• Try it
Please set down exactly the lines from the one containing "mouse_move(909, 350)" through the last line of the records below, both included, with no pictures.

• Provided entries
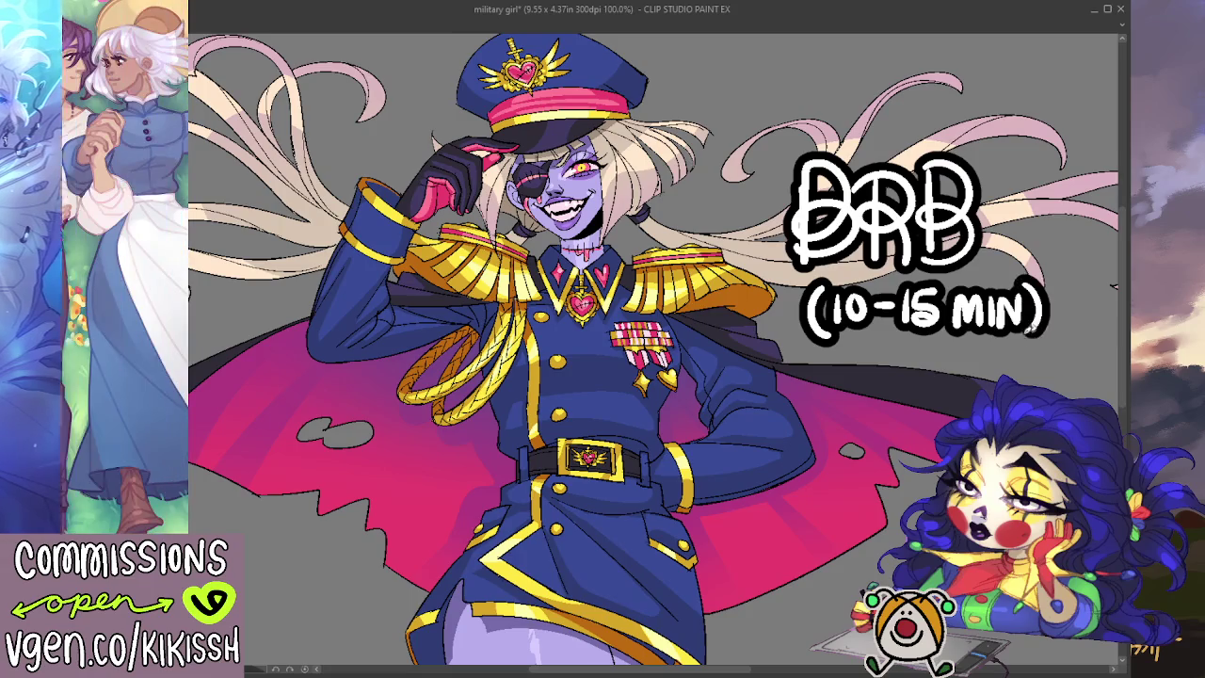
- Handwrite the time '6:46 PM' on the line below
click(867, 353)
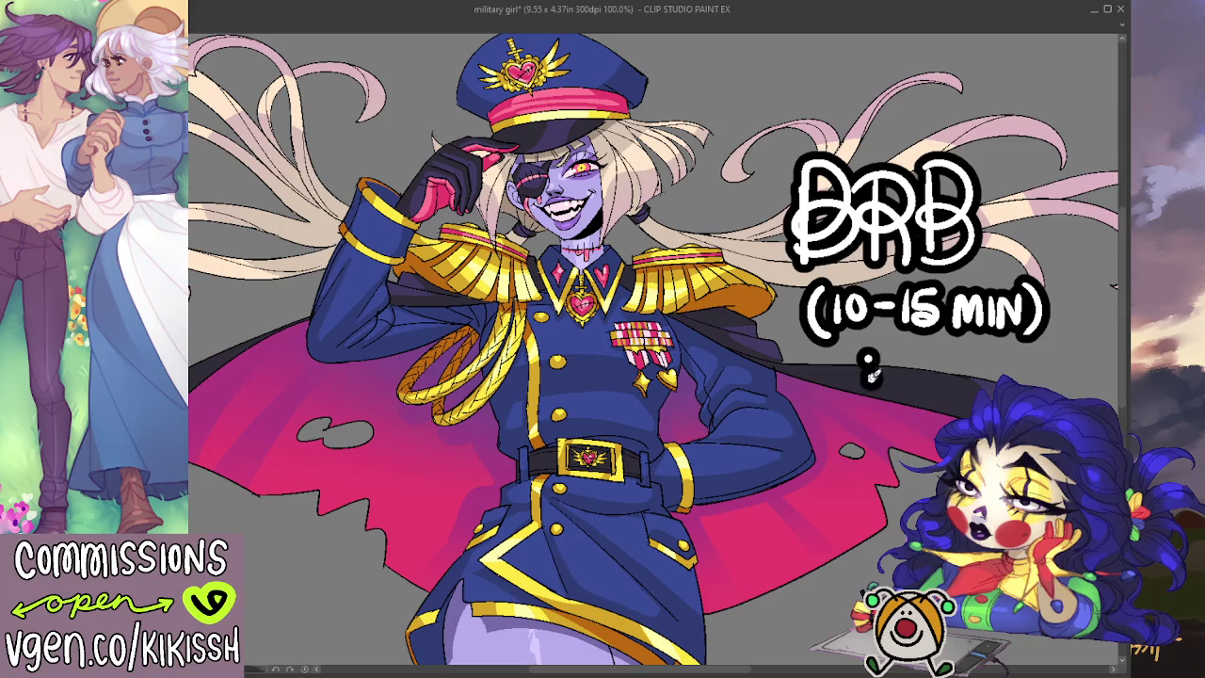
mouse_move(886, 344)
mouse_down()
mouse_move(889, 371)
mouse_move(909, 350)
mouse_move(905, 384)
mouse_move(960, 388)
mouse_move(963, 369)
mouse_move(1003, 350)
mouse_move(1020, 384)
mouse_up()
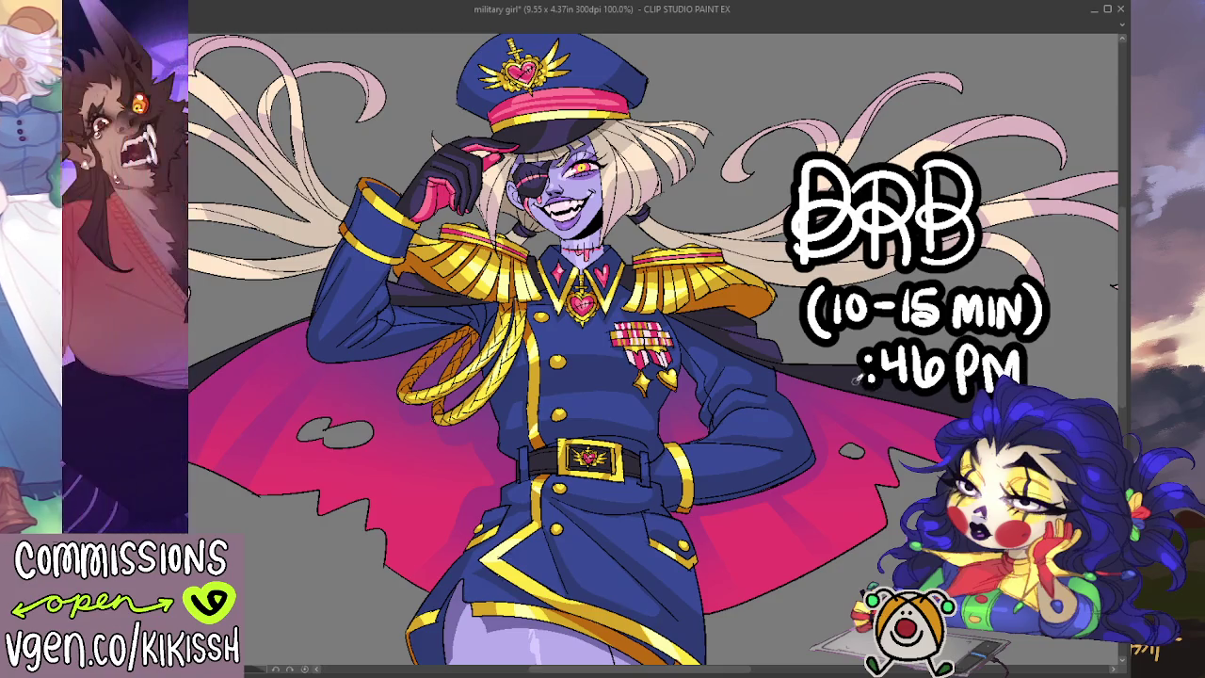
drag(837, 347, 839, 374)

• Response for this exercise
mouse_move(909, 350)
mouse_move(905, 384)
mouse_move(960, 388)
mouse_move(963, 369)
mouse_move(1003, 350)
mouse_move(1020, 384)
mouse_up()
drag(837, 347, 839, 374)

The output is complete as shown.